== Stored entries ==
══════
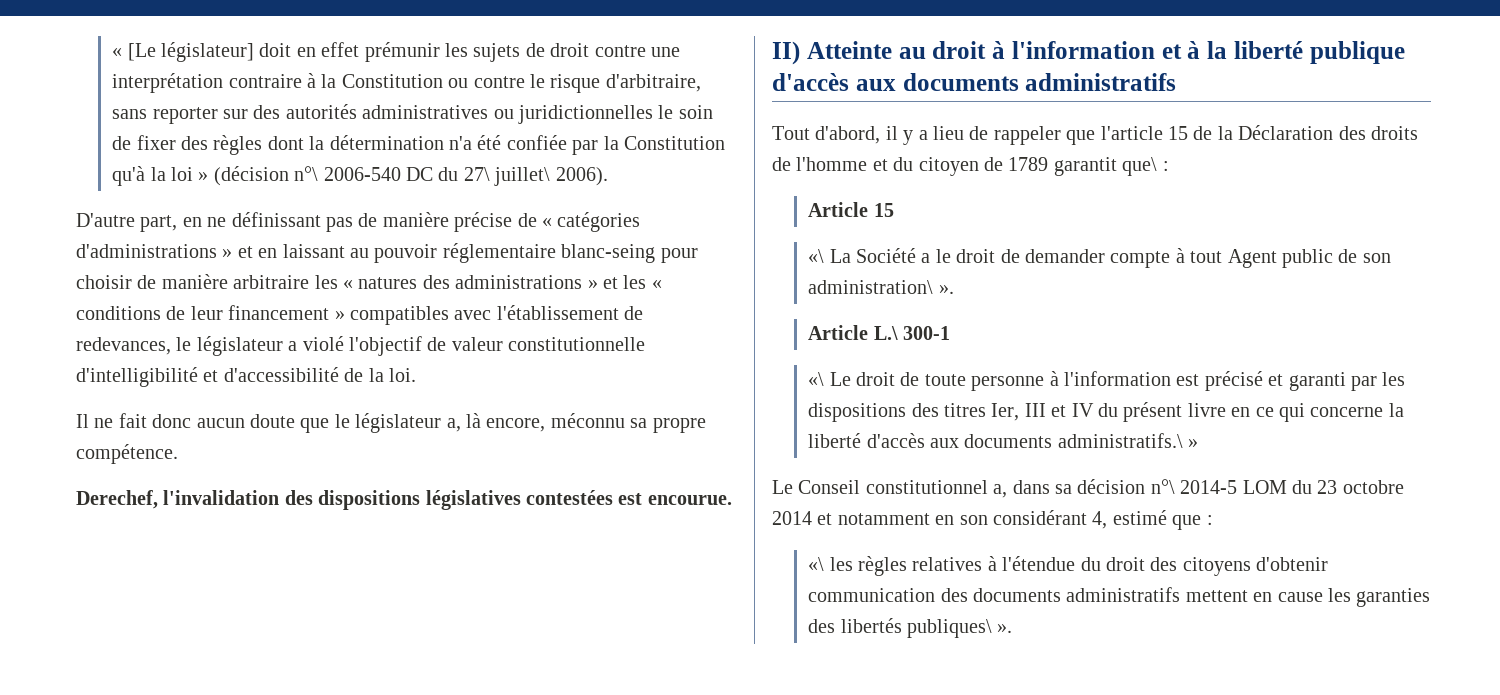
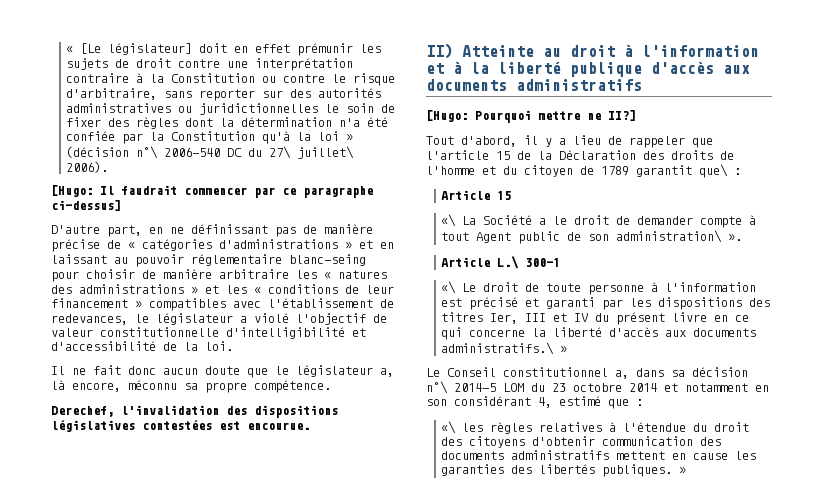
(608, 176) none -> [51,185,373,198] [51,200,121,211] // [Hugo: Il faudrait commencer par ce paragraphe ci-dessus]
(1177, 82) none -> [426,110,636,123] // [Hugo: Pourquoi mettre ne II?]
[907,619,1013,638] publiques\ ». -> [602,464,687,477] publiques. »

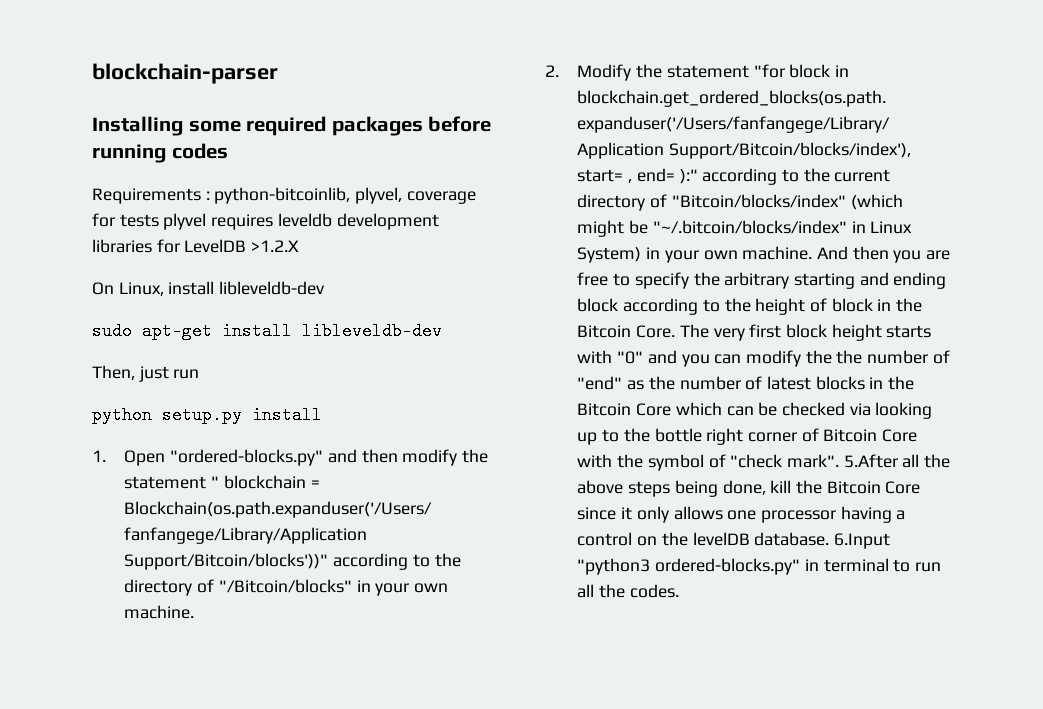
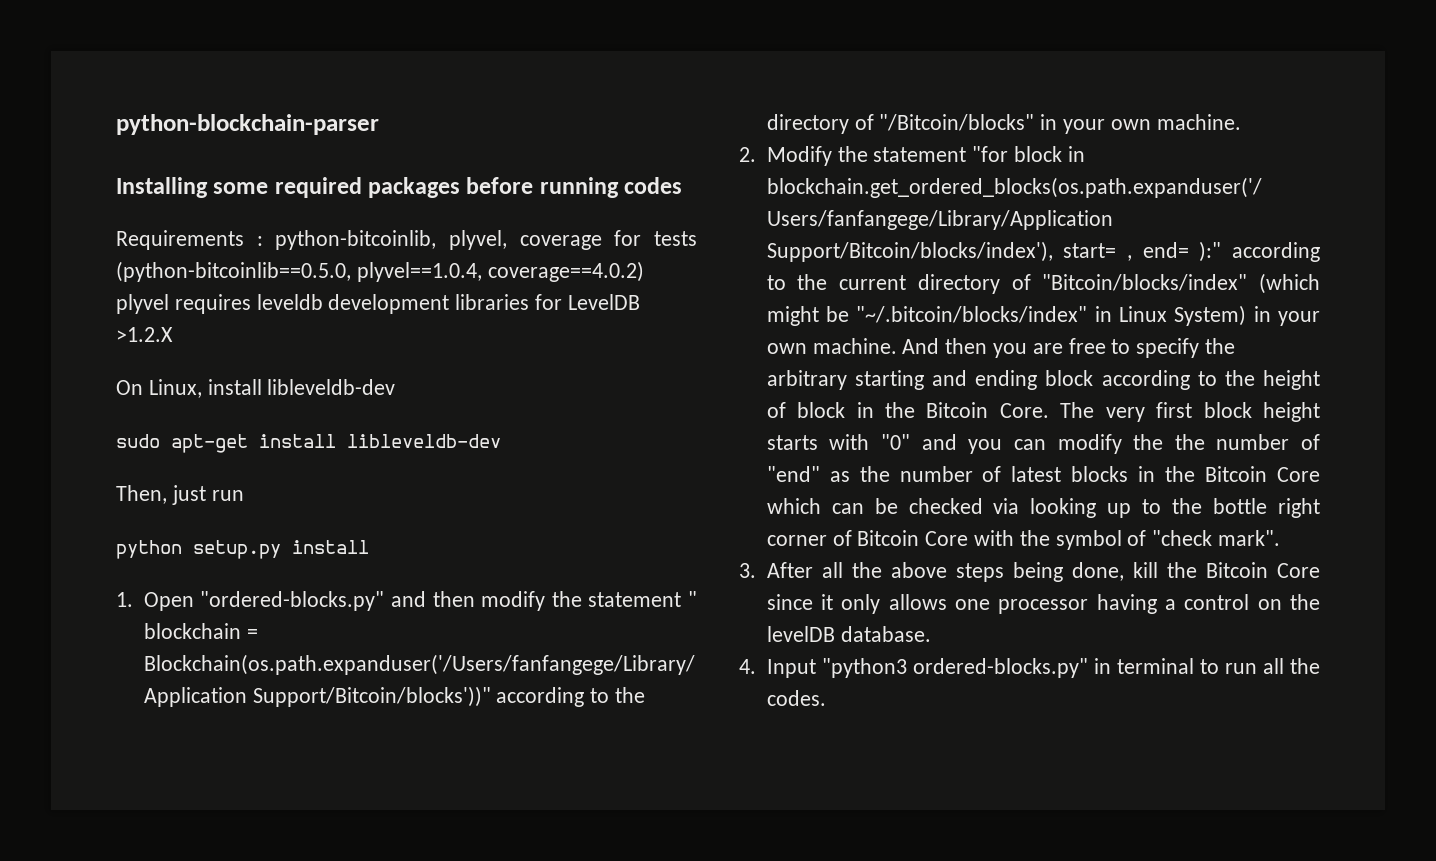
[92,63,278,84] blockchain-parser -> [116,114,379,135] python-blockchain-parser
(159, 220) none -> [116,261,644,282] (python-bitcoinlib==0.5.0, plyvel==1.0.4, coverage==4.0.2)
[843,454,898,468] 5.After -> [739,562,813,578] // 3. After
[833,533,890,549] 6.Input -> [739,659,816,678] // 4. Input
══════
Total lines holding "none" in the records: report this figure alone.

3